*Exercise prompt*. Reproduce every one of the lines below word for word, leaving out the pictures.

(Records from a dataset)
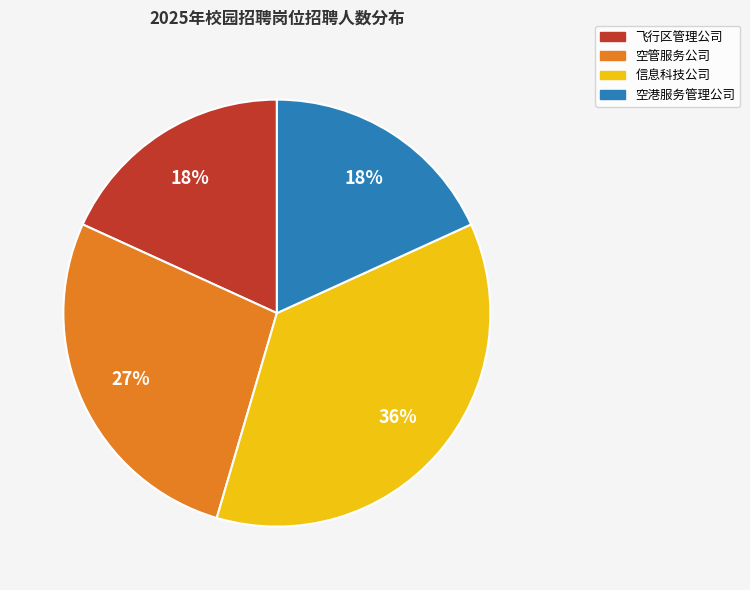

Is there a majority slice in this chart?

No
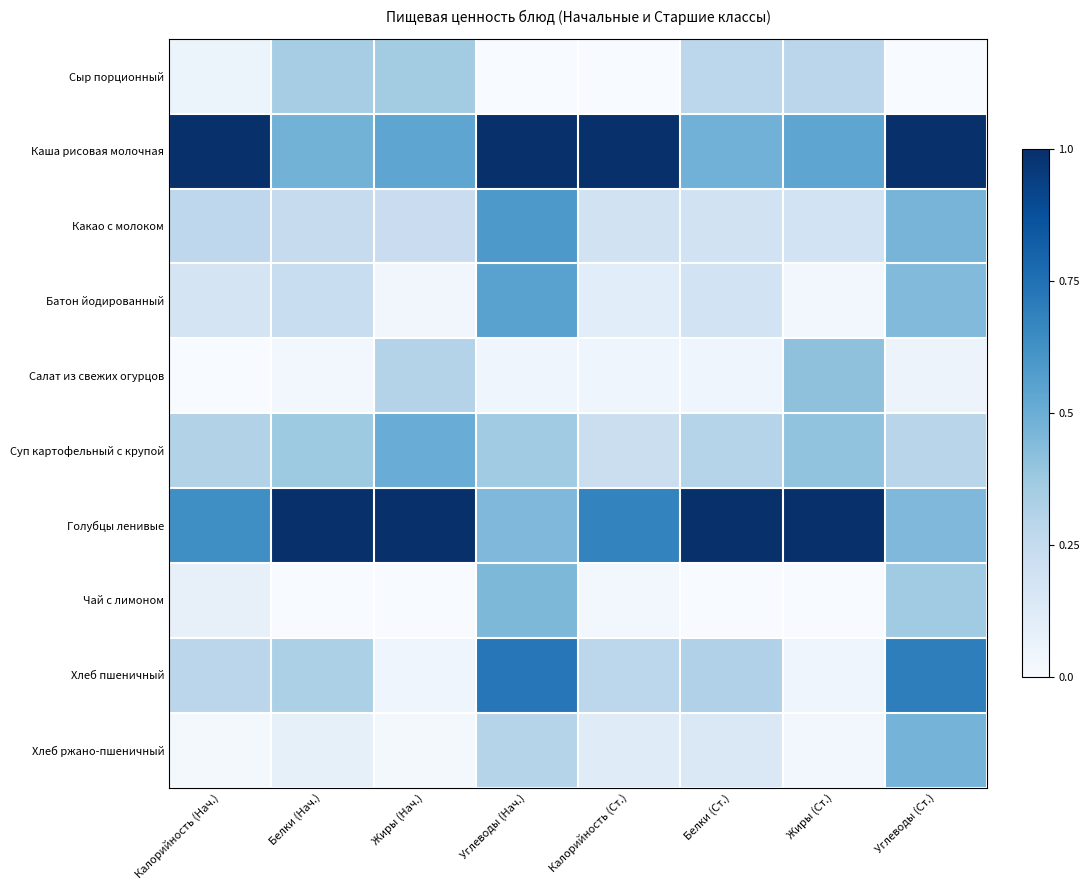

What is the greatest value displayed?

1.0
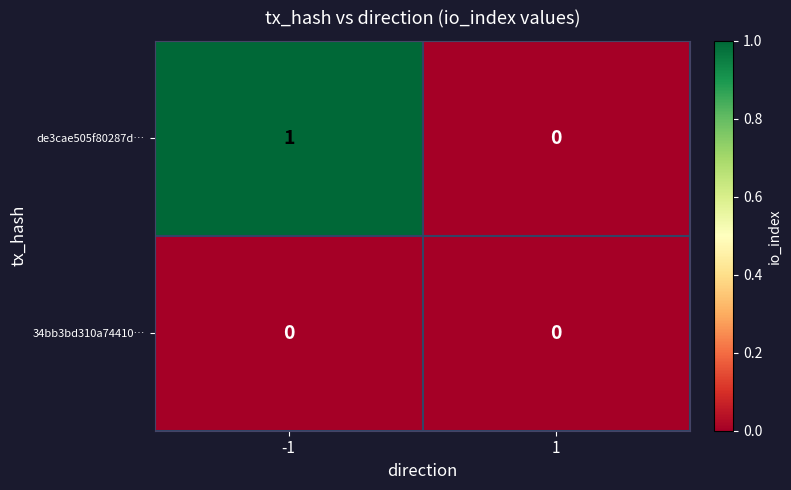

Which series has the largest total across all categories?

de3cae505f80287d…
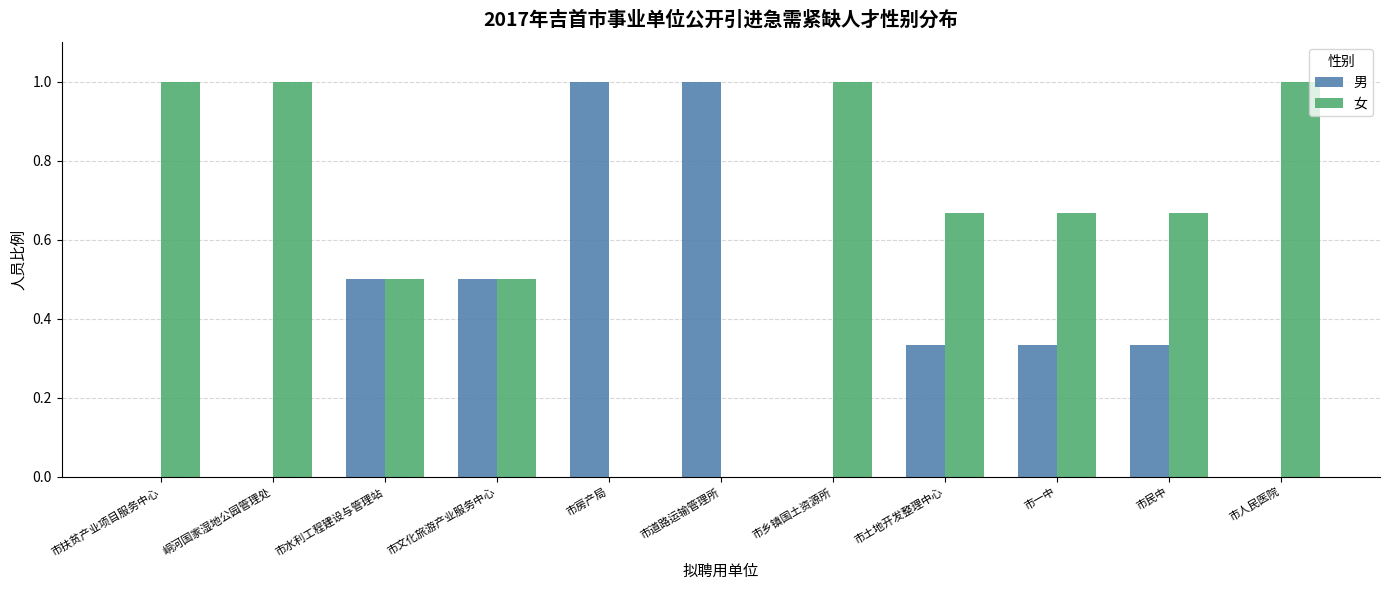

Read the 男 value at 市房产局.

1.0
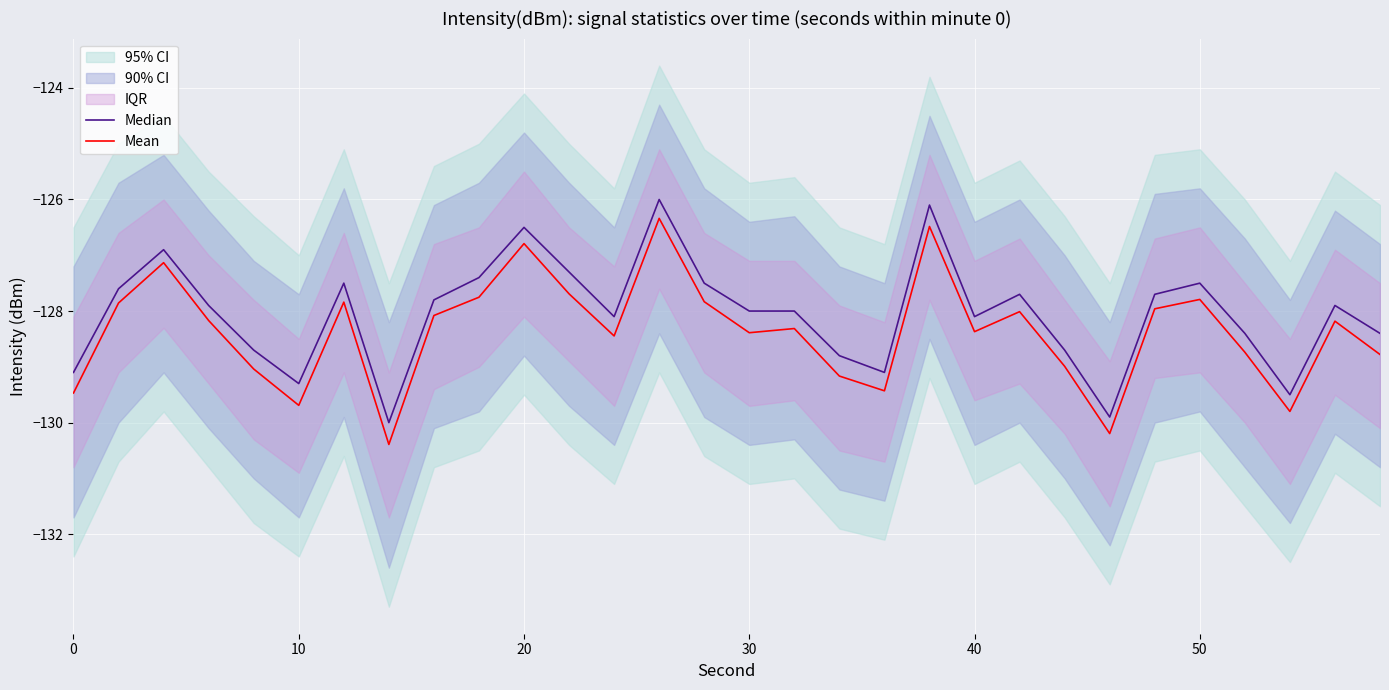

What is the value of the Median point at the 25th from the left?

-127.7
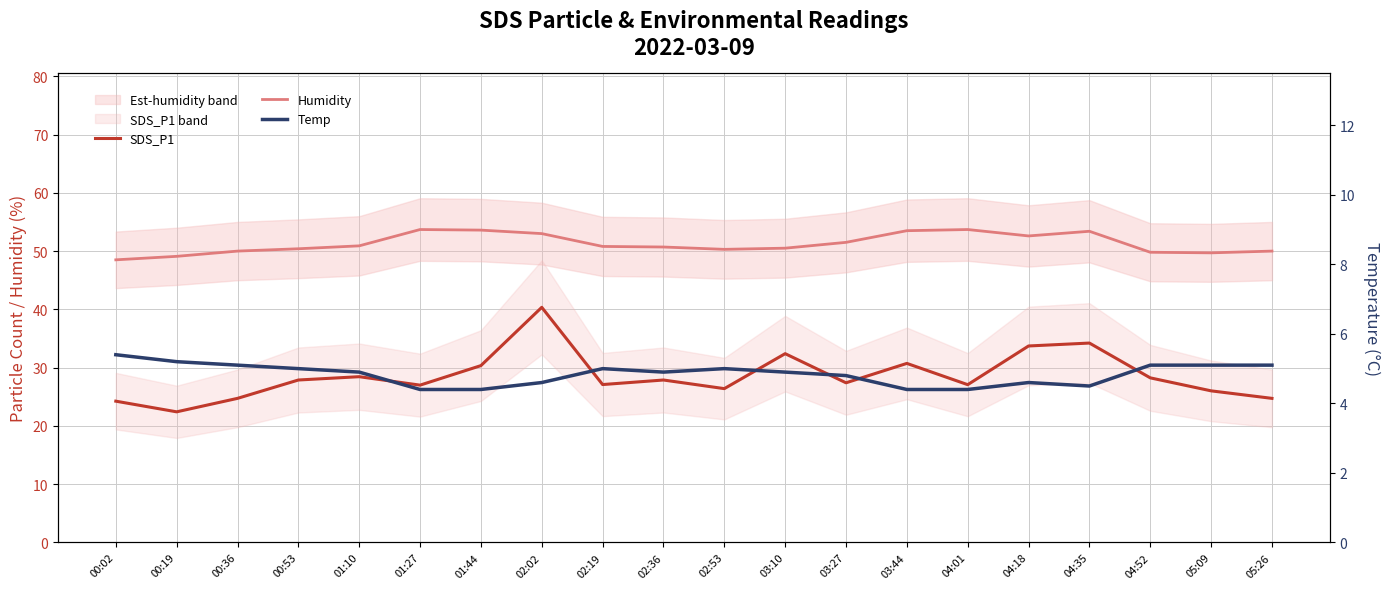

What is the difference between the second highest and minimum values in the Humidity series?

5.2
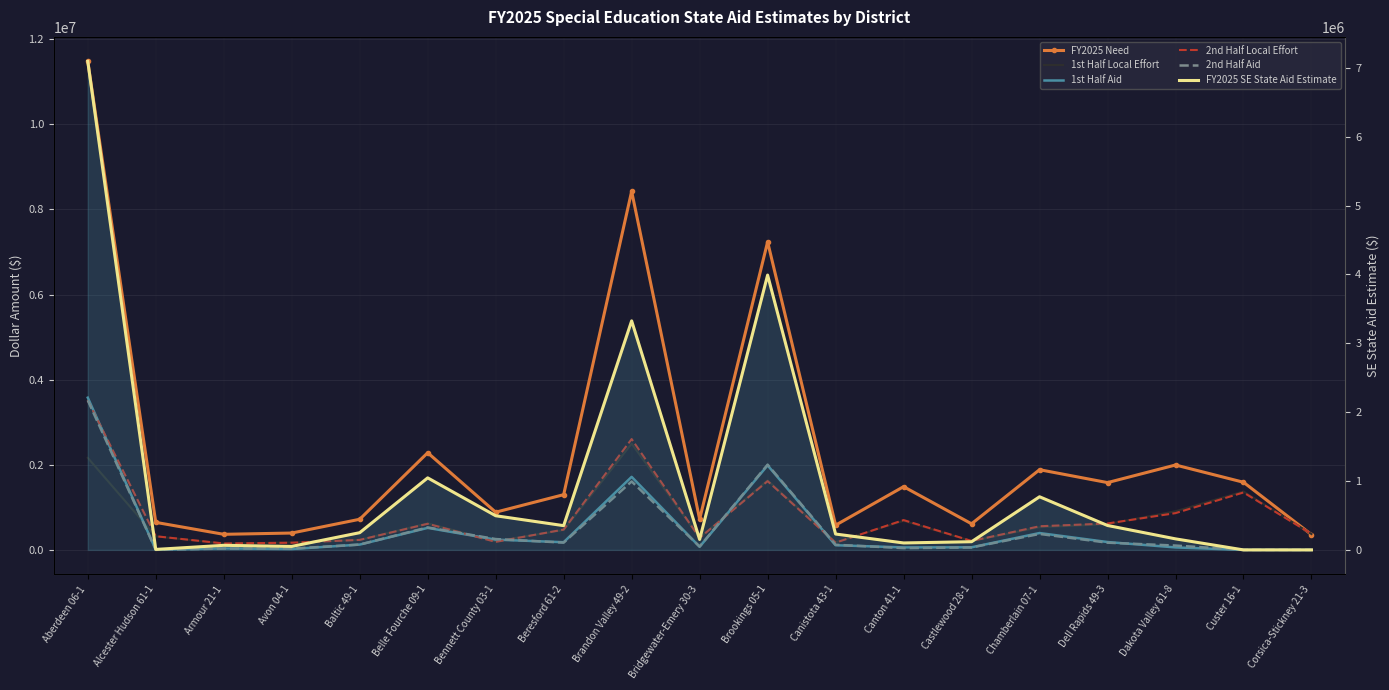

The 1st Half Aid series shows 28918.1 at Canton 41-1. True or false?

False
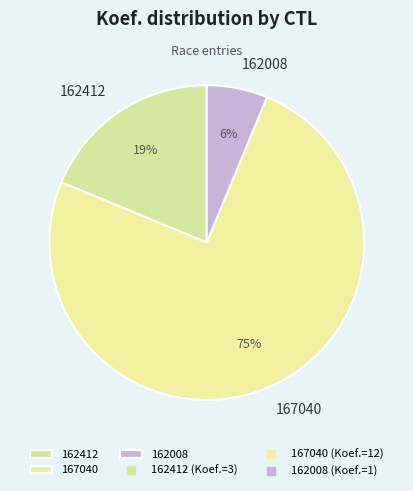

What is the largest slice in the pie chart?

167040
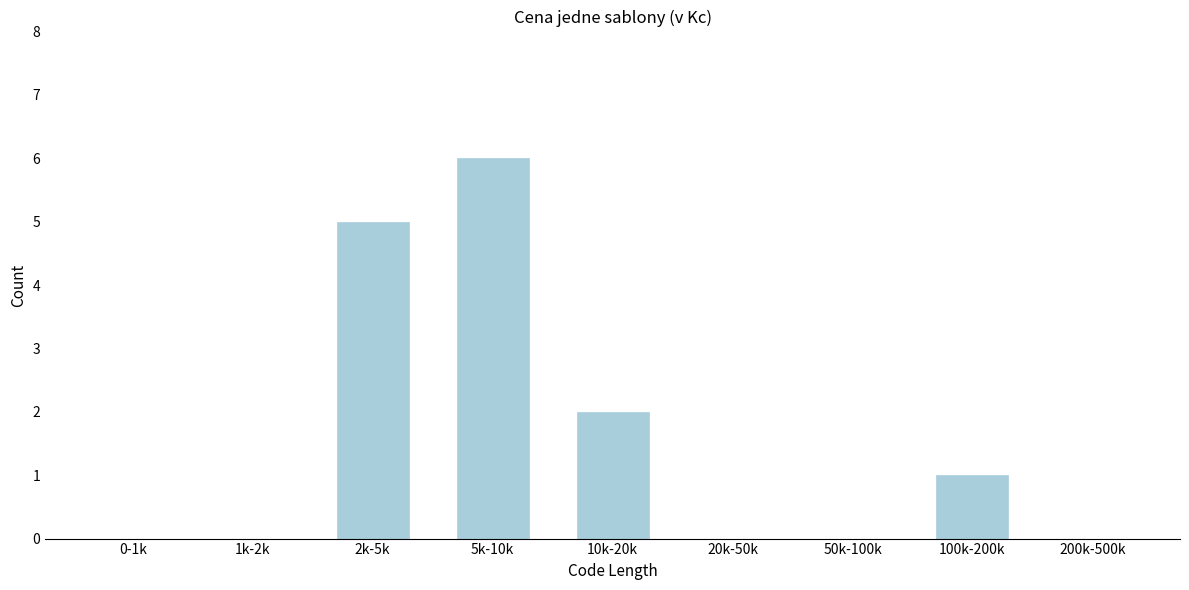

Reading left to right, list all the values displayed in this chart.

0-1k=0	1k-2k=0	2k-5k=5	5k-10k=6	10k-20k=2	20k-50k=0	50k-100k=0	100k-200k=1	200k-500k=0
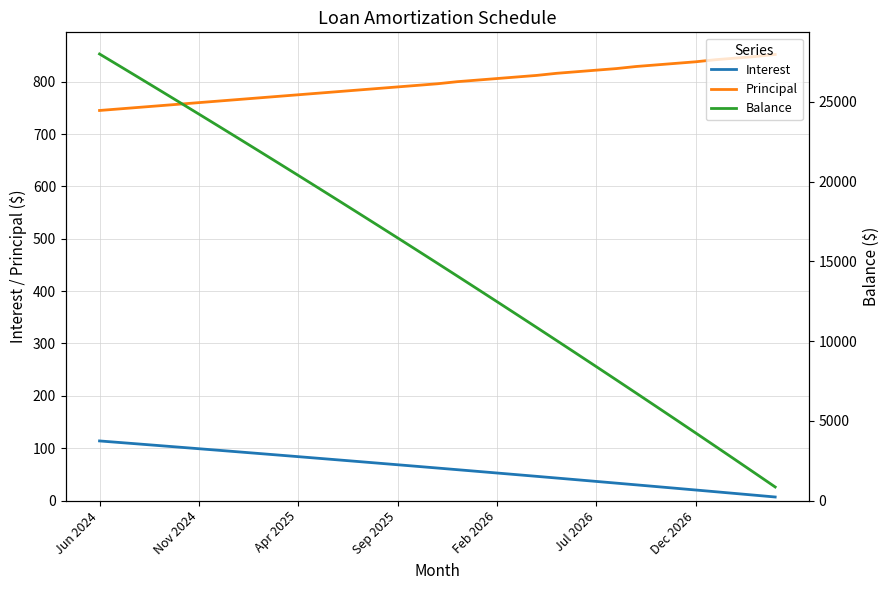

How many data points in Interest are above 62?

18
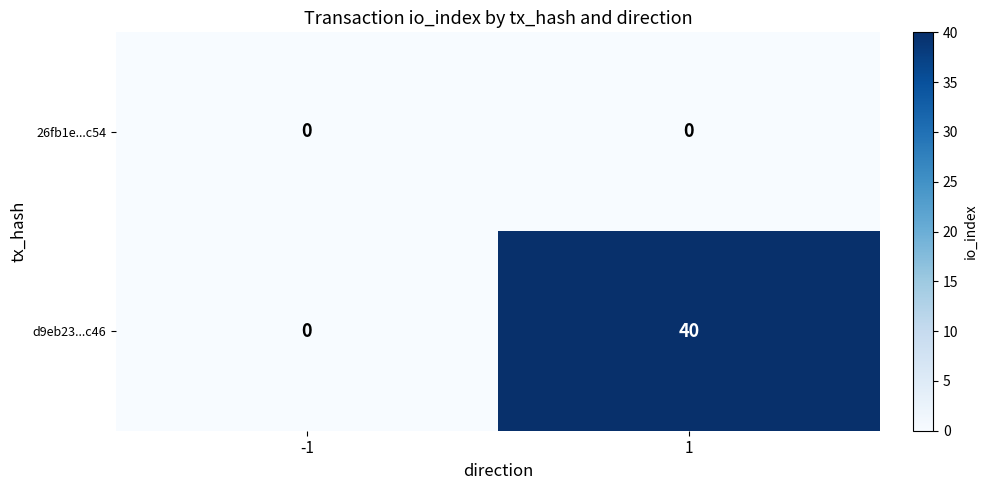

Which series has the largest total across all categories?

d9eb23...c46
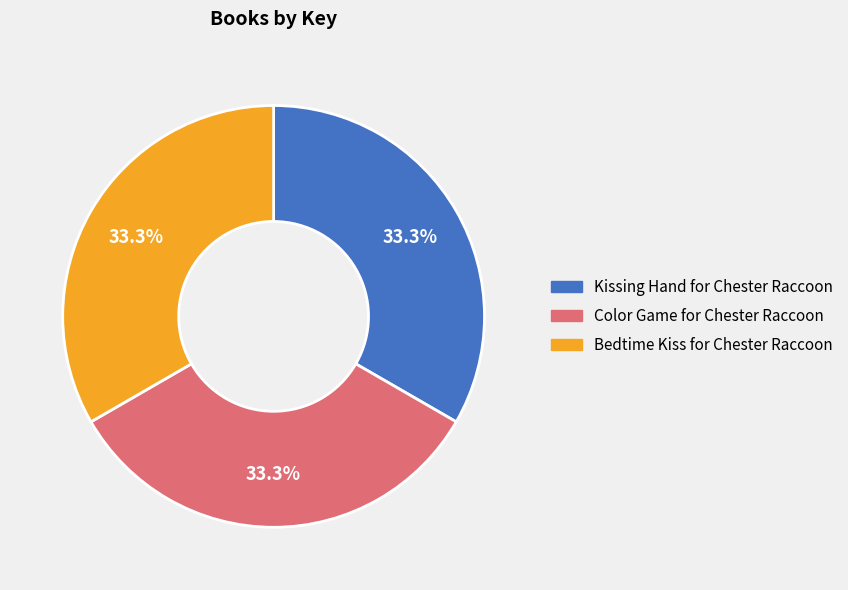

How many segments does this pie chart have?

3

*Answer for the task*.
Is there a majority slice in this chart?

No

What is the greatest value displayed?

1.0

Which series has the largest total across all categories?

de3cae505f80287d…

Read the 男 value at 市房产局.

1.0

What is the value of the Median point at the 25th from the left?

-127.7

What is the difference between the second highest and minimum values in the Humidity series?

5.2

The 1st Half Aid series shows 28918.1 at Canton 41-1. True or false?

False

What is the largest slice in the pie chart?

167040

Reading left to right, list all the values displayed in this chart.

0-1k=0	1k-2k=0	2k-5k=5	5k-10k=6	10k-20k=2	20k-50k=0	50k-100k=0	100k-200k=1	200k-500k=0

How many data points in Interest are above 62?

18

Which series has the largest total across all categories?

d9eb23...c46

How many segments does this pie chart have?

3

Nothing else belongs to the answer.